What is needed: Start at the line with "4.4.2. При наличии" in the records below, stop at the line with "5.Ответственность сторон.", and return every line in that span exactly, the two end lines included.

[Stored data entries]
▼

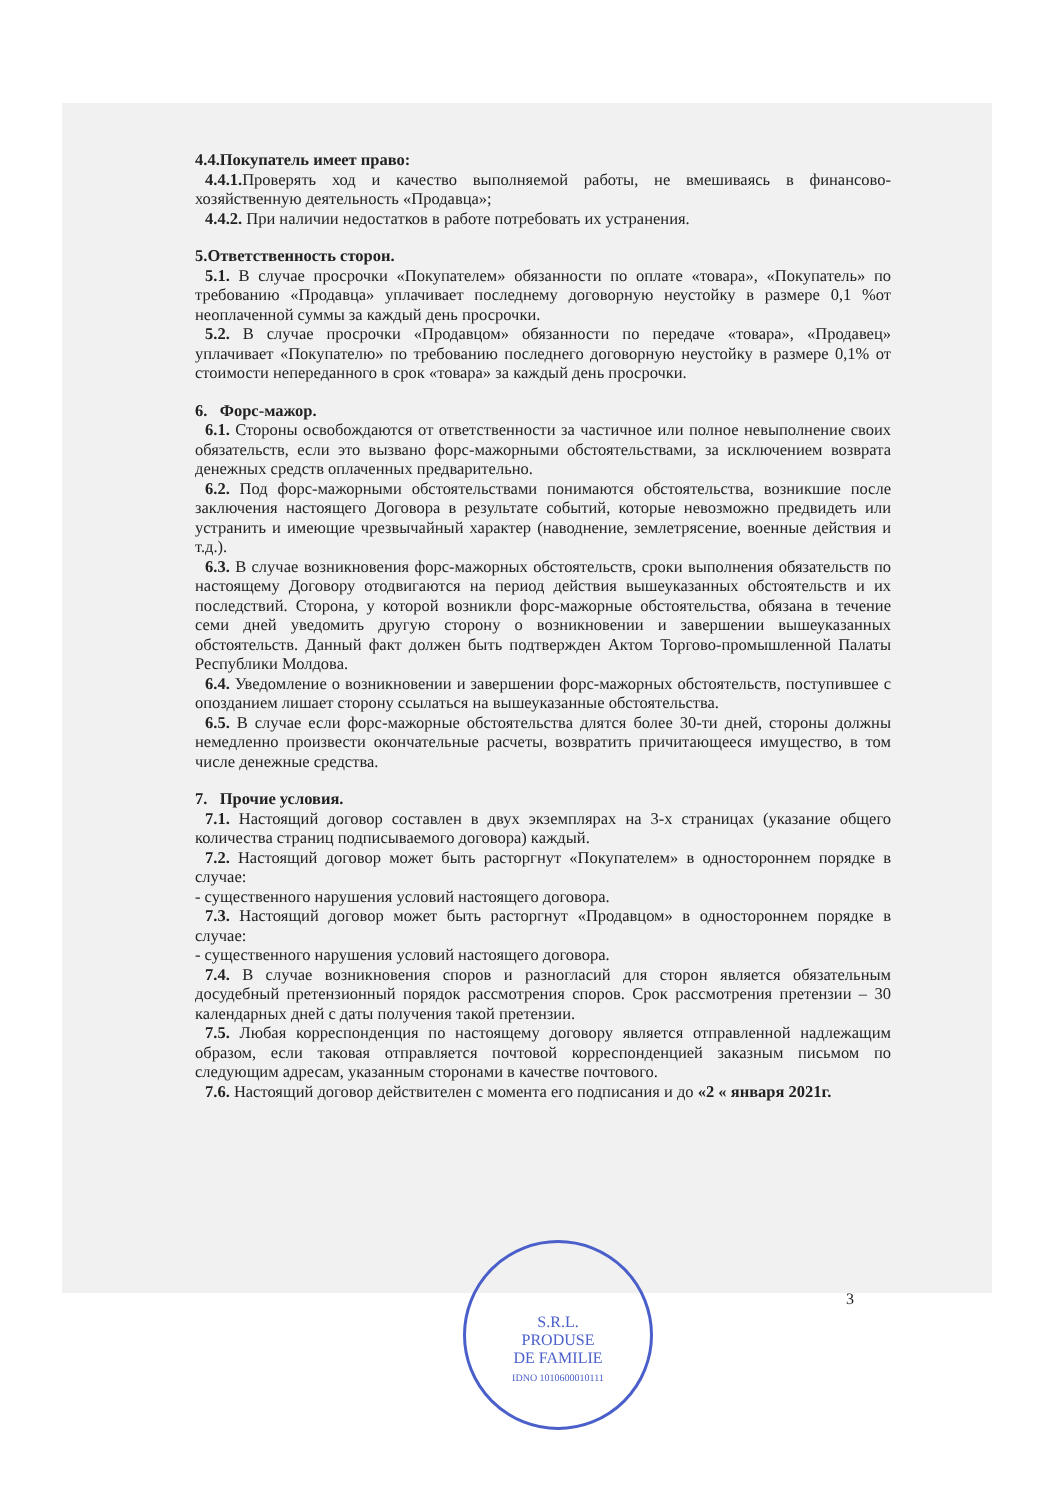4.4.Покупатель имеет право:
4.4.1. Проверять ход и качество выполняемой работы, не вмешиваясь в финансово-хозяйственную деятельность «Продавца»;
4.4.2. При наличии недостатков в работе потребовать их устранения.
5.Ответственность сторон.
5.1. В случае просрочки «Покупателем» обязанности по оплате «товара», «Покупатель» по требованию «Продавца» уплачивает последнему договорную неустойку в размере 0,1 %от неоплаченной суммы за каждый день просрочки.
5.2. В случае просрочки «Продавцом» обязанности по передаче «товара», «Продавец» уплачивает «Покупателю» по требованию последнего договорную неустойку в размере 0,1% от стоимости непереданного в срок «товара» за каждый день просрочки.
6. Форс-мажор.
6.1. Стороны освобождаются от ответственности за частичное или полное невыполнение своих обязательств, если это вызвано форс-мажорными обстоятельствами, за исключением возврата денежных средств оплаченных предварительно.
6.2. Под форс-мажорными обстоятельствами понимаются обстоятельства, возникшие после заключения настоящего Договора в результате событий, которые невозможно предвидеть или устранить и имеющие чрезвычайный характер (наводнение, землетрясение, военные действия и т.д.).
6.3. В случае возникновения форс-мажорных обстоятельств, сроки выполнения обязательств по настоящему Договору отодвигаются на период действия вышеуказанных обстоятельств и их последствий. Сторона, у которой возникли форс-мажорные обстоятельства, обязана в течение семи дней уведомить другую сторону о возникновении и завершении вышеуказанных обстоятельств. Данный факт должен быть подтвержден Актом Торгово-промышленной Палаты Республики Молдова.
6.4. Уведомление о возникновении и завершении форс-мажорных обстоятельств, поступившее с опозданием лишает сторону ссылаться на вышеуказанные обстоятельства.
6.5. В случае если форс-мажорные обстоятельства длятся более 30-ти дней, стороны должны немедленно произвести окончательные расчеты, возвратить причитающееся имущество, в том числе денежные средства.
7. Прочие условия.
7.1. Настоящий договор составлен в двух экземплярах на 3-х страницах (указание общего количества страниц подписываемого договора) каждый.
7.2. Настоящий договор может быть расторгнут «Покупателем» в одностороннем порядке в случае:
- существенного нарушения условий настоящего договора.
7.3. Настоящий договор может быть расторгнут «Продавцом» в одностороннем порядке в случае:
- существенного нарушения условий настоящего договора.
7.4. В случае возникновения споров и разногласий для сторон является обязательным досудебный претензионный порядок рассмотрения споров. Срок рассмотрения претензии – 30 календарных дней с даты получения такой претензии.
7.5. Любая корреспонденция по настоящему договору является отправленной надлежащим образом, если таковая отправляется почтовой корреспонденцией заказным письмом по следующим адресам, указанным сторонами в качестве почтового.
7.6. Настоящий договор действителен с момента его подписания и до «2 « января 2021г.
3
S.R.L.
PRODUSE
DE FAMILIE
IDNO 1010600010111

▲

Answer below:
4.4.2. При наличии недостатков в работе потребовать их устранения.
5.Ответственность сторон.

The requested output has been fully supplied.